Tidal wave is a term often confused with the term tsunami. They are different.
Tsunamis are seismic sea wave formed by rapid displacement of the seafloor, such as by earthquakes, volcanic explosions, landslides, etc.). Tsunamis are not related to tides. Tsunamis are generally unpredictable, especially close to the source of the disturbance, with only minutes to hours to warn large coastal populations.
A tidal wave is a large wave associated with a tidal bore. A tidal bore is a surging flow of a large about of water moving with the incoming tide that funnels a large amount of water into a river mouth or a narrow bay (Figure 11-16). Tidal bore can produces sizable waves that move inland along rivers and estuaries (they are surges of water that can behave like a tsunami). Tidal bore characteristics are often predictable, but can be influenced by storm surges and high sea waves causing potentially hazardous conditions. |
Fig. 11-16. A tidal bore moving up a tidal estuary near Truro, Nova Scotia on the Bay of Fundy. A tidal bore is associated with the surge of an incoming ebb tide. |
Fig. 11-17. High tide combined with storm waves can cause intense erosion at the base of sea cliffs, such as illustrated here at the Del Mar Dog Beach, CA. |
11.12
Storm Surge and Storm Tides
A storm surge is a wind-driven current of water that piles water into shallow coastal areas and onshore areas with low coastal elevation. A
storm surge is a buildup of water created by winds associated with large storms where wind moves water into coastal areas that have no place to drain away.

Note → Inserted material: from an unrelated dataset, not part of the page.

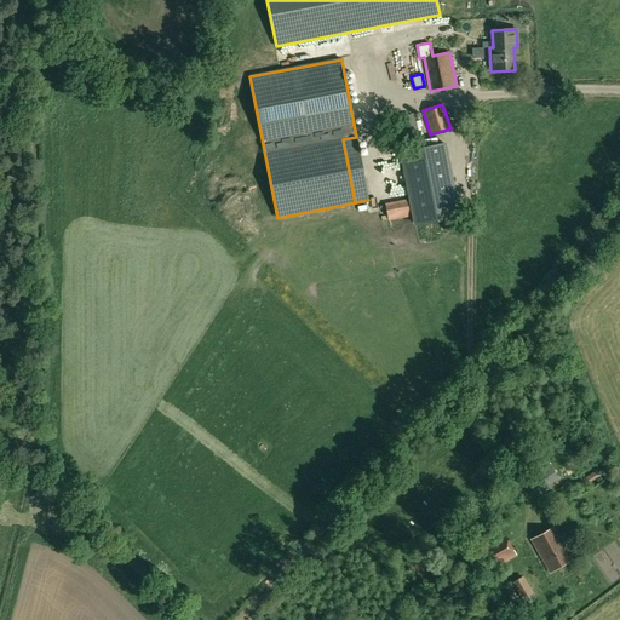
[(407,149),(422,145),(412,114),(397,119),(407,149)]
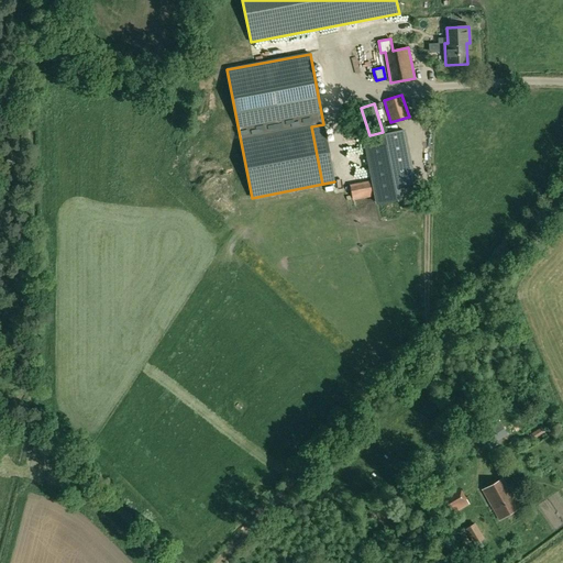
[(365,138),(377,203),(416,196),(404,130),(365,138)]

Storm surges are typically associated with large low pressure tropical cyclones (hurricanes and typhoons) and strong extra-tropical storms that move into shallow neritic zone environments, and often have enhanced effects where coastal geography, such as a shallow bay or estuary, that cause water to accumulate. Storm surge effect are most catastrophic when they occur in association with high tide, and are often the cause of the greatest death & destruction associated with large storms.
A storm tide is when a storm surge coincides with a regular high tide. The effects of storm tides adds to the catastrophic effects of storms associated with cyclones on coastal settings (Figures 11-18 and 11-19).
Fortunately,
storm tides can be predicted in association with large storms. |
Fig. 11-18. Storm surge associated with a cyclone.
Fig. 11-19. Additive effects of storm surge with high tide. |
11.13
Subdivisions of the Intertidal Zone
The intertidal zone is the region where land surface is intermittently exposed between the lowest-low water and the highest-high water. The intertidal zone is between the subtidal and supratidal zones (Figure 11-20). Tidal ranges influence the distribution of sediments and the habitats occupied by plants and animals.
The subtidal zone is the submerged region lying below the low-tide mark but still shallow and close to shore.
The supratidal zone is the typically vegetation-free splash or spray zone above the high water line where back-beach dunes accumulate.
A wrackline is an accumulation of shell material and debris that typically marks the location of the last high tide cycle on a beach or after a storm surge (Figure 11-21). |
Fig. 11-20. Coastal environments within the intertidal zone extend from offshore bars to inland estuaries and bays. |
Fig. 11-21. A wrackline consisting of most shell material, pebbles, and flotsam along Plumb Beach, Jamaica Bay, Brooklyn, NY. |
11.14
Tidal Forces In Other Planet Systems
Tidal features have been observed in other planet systems. For instance, Jupiter’s moon, Europa, is covered with large cracks that are attributed to Jupiter’s enormous gravity pulling on the moon, causing the thick ice crust to fracture (Figure 11-22). Tidal forces release heat, enough to melt large quantities of ice below its surface, allowing the Solar System’s largest oceans to remain liquid.
Jupiter's moon, Io, is perhaps the most geologically active moon in the Solar System (Figure 11-23). Tidal forces between Jupiter and its other moons are generating heat within the moon that are driving volcanic activity, recycling the planets crust every few million years. Tidal forces also play a role in the heat generated within planet Earth, and may have a significant influence on plate-tectonics and magnetic reversals associated with the core. |
Fig. 11-22. Tidal ice cracks on Jupiter's moon Europa |
Fig. 11-23. A volcanic eruption on Jupiter's moon Io |
11.15
11.16
A Rare King Tide Experience In San Diego
Opportunity to see the effects of Perigee and Perihelion happening on a full moon on the same day!
On January 1, 2018, the Moon was both full and at perigee, and on January 2 the Earth was at perihelion. In other words, the best conditions for creating maximum tides. The tide chart showed that the tidal ranges are 9.5 feet on those days—the largest in seen in many years in San Diego!
Figure 11-24 compares the view in the early morning and afternoon high tides on the beach near Encinitas in northern San Diego on January
2. The upper picture shows waves crashing on the upper beach looking south near near the D Street Stairs to the beach. The ocean was fairly calm this day, but wave were crashing against the base of the sea cliff farther south along the beach. The second image shows the same beach view at the extreme low tide level of the day. The water level has dropped to the point the offshore sand bars are exposed (that are rarely visible). The dark wrackline at the upper beach is mostly composed of black magnetite sand sorted by the wave action at high tide. |
Fig. 11-24. A rare king tide as experienced in San Diego (high tide and low tide, same day in Encinitas).